TASK TO CARRY OUT
Nothing in the entries should change; repeat them exactly.

EXTRACTED DATA
···
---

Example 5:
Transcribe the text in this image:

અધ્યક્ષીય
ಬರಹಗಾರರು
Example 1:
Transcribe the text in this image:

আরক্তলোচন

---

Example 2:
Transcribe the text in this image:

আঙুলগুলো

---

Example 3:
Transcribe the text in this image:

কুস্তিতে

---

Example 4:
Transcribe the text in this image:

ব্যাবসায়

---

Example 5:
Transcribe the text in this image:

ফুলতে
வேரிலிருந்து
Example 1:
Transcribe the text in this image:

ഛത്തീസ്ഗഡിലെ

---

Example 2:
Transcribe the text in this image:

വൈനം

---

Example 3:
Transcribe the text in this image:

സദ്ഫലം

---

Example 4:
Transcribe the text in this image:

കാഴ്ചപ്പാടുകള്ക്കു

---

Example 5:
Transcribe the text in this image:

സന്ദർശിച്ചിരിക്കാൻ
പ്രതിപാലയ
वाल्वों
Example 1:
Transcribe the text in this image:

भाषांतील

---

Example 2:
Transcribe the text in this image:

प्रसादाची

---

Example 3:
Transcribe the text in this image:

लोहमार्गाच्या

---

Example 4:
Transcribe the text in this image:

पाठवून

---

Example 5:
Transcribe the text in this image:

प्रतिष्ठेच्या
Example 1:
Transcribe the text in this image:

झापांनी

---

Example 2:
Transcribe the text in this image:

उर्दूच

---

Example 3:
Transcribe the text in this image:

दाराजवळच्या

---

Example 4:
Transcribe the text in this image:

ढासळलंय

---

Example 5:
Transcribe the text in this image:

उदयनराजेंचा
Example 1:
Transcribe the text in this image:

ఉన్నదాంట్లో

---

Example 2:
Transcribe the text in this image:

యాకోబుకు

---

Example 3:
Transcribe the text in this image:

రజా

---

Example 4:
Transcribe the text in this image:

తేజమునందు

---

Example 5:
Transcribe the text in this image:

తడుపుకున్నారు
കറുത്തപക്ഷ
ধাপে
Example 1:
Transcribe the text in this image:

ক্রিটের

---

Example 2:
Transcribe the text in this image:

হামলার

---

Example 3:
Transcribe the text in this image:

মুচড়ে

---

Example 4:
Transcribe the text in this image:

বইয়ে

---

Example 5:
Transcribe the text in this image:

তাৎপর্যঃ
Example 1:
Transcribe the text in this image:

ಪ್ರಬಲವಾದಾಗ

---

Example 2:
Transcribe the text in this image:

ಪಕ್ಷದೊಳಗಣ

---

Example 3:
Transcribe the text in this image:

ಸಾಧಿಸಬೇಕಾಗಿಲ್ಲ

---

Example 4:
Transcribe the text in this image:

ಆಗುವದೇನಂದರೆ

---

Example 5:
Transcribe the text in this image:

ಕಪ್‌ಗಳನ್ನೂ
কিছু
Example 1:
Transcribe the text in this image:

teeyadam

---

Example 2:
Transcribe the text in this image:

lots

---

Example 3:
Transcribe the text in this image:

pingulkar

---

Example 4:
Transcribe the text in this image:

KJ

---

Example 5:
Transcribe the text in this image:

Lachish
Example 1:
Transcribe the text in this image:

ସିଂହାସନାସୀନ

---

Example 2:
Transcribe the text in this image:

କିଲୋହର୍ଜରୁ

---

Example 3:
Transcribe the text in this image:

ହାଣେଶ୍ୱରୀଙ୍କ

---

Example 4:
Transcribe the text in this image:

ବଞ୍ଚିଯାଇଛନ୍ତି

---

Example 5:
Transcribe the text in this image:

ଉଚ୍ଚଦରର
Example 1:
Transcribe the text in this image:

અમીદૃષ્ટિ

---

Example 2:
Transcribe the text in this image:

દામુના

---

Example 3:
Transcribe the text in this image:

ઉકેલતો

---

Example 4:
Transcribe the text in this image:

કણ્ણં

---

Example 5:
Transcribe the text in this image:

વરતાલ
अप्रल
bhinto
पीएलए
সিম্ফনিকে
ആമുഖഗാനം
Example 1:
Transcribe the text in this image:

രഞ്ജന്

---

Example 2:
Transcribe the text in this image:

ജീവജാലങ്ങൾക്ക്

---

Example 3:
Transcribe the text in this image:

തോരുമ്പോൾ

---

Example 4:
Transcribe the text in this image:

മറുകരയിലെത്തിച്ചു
···
FINISHED EXERCISE
---

Example 5:
Transcribe the text in this image:

અધ્યક્ષીય
ಬರಹಗಾರರು
Example 1:
Transcribe the text in this image:

আরক্তলোচন

---

Example 2:
Transcribe the text in this image:

আঙুলগুলো

---

Example 3:
Transcribe the text in this image:

কুস্তিতে

---

Example 4:
Transcribe the text in this image:

ব্যাবসায়

---

Example 5:
Transcribe the text in this image:

ফুলতে
வேரிலிருந்து
Example 1:
Transcribe the text in this image:

ഛത്തീസ്ഗഡിലെ

---

Example 2:
Transcribe the text in this image:

വൈനം

---

Example 3:
Transcribe the text in this image:

സദ്ഫലം

---

Example 4:
Transcribe the text in this image:

കാഴ്ചപ്പാടുകള്ക്കു

---

Example 5:
Transcribe the text in this image:

സന്ദർശിച്ചിരിക്കാൻ
പ്രതിപാലയ
वाल्वों
Example 1:
Transcribe the text in this image:

भाषांतील

---

Example 2:
Transcribe the text in this image:

प्रसादाची

---

Example 3:
Transcribe the text in this image:

लोहमार्गाच्या

---

Example 4:
Transcribe the text in this image:

पाठवून

---

Example 5:
Transcribe the text in this image:

प्रतिष्ठेच्या
Example 1:
Transcribe the text in this image:

झापांनी

---

Example 2:
Transcribe the text in this image:

उर्दूच

---

Example 3:
Transcribe the text in this image:

दाराजवळच्या

---

Example 4:
Transcribe the text in this image:

ढासळलंय

---

Example 5:
Transcribe the text in this image:

उदयनराजेंचा
Example 1:
Transcribe the text in this image:

ఉన్నదాంట్లో

---

Example 2:
Transcribe the text in this image:

యాకోబుకు

---

Example 3:
Transcribe the text in this image:

రజా

---

Example 4:
Transcribe the text in this image:

తేజమునందు

---

Example 5:
Transcribe the text in this image:

తడుపుకున్నారు
കറുത്തപക്ഷ
ধাপে
Example 1:
Transcribe the text in this image:

ক্রিটের

---

Example 2:
Transcribe the text in this image:

হামলার

---

Example 3:
Transcribe the text in this image:

মুচড়ে

---

Example 4:
Transcribe the text in this image:

বইয়ে

---

Example 5:
Transcribe the text in this image:

তাৎপর্যঃ
Example 1:
Transcribe the text in this image:

ಪ್ರಬಲವಾದಾಗ

---

Example 2:
Transcribe the text in this image:

ಪಕ್ಷದೊಳಗಣ

---

Example 3:
Transcribe the text in this image:

ಸಾಧಿಸಬೇಕಾಗಿಲ್ಲ

---

Example 4:
Transcribe the text in this image:

ಆಗುವದೇನಂದರೆ

---

Example 5:
Transcribe the text in this image:

ಕಪ್‌ಗಳನ್ನೂ
কিছু
Example 1:
Transcribe the text in this image:

teeyadam

---

Example 2:
Transcribe the text in this image:

lots

---

Example 3:
Transcribe the text in this image:

pingulkar

---

Example 4:
Transcribe the text in this image:

KJ

---

Example 5:
Transcribe the text in this image:

Lachish
Example 1:
Transcribe the text in this image:

ସିଂହାସନାସୀନ

---

Example 2:
Transcribe the text in this image:

କିଲୋହର୍ଜରୁ

---

Example 3:
Transcribe the text in this image:

ହାଣେଶ୍ୱରୀଙ୍କ

---

Example 4:
Transcribe the text in this image:

ବଞ୍ଚିଯାଇଛନ୍ତି

---

Example 5:
Transcribe the text in this image:

ଉଚ୍ଚଦରର
Example 1:
Transcribe the text in this image:

અમીદૃષ્ટિ

---

Example 2:
Transcribe the text in this image:

દામુના

---

Example 3:
Transcribe the text in this image:

ઉકેલતો

---

Example 4:
Transcribe the text in this image:

કણ્ણં

---

Example 5:
Transcribe the text in this image:

વરતાલ
अप्रल
bhinto
पीएलए
সিম্ফনিকে
ആമുഖഗാനം
Example 1:
Transcribe the text in this image:

രഞ്ജന്

---

Example 2:
Transcribe the text in this image:

ജീവജാലങ്ങൾക്ക്

---

Example 3:
Transcribe the text in this image:

തോരുമ്പോൾ

---

Example 4:
Transcribe the text in this image:

മറുകരയിലെത്തിച്ചു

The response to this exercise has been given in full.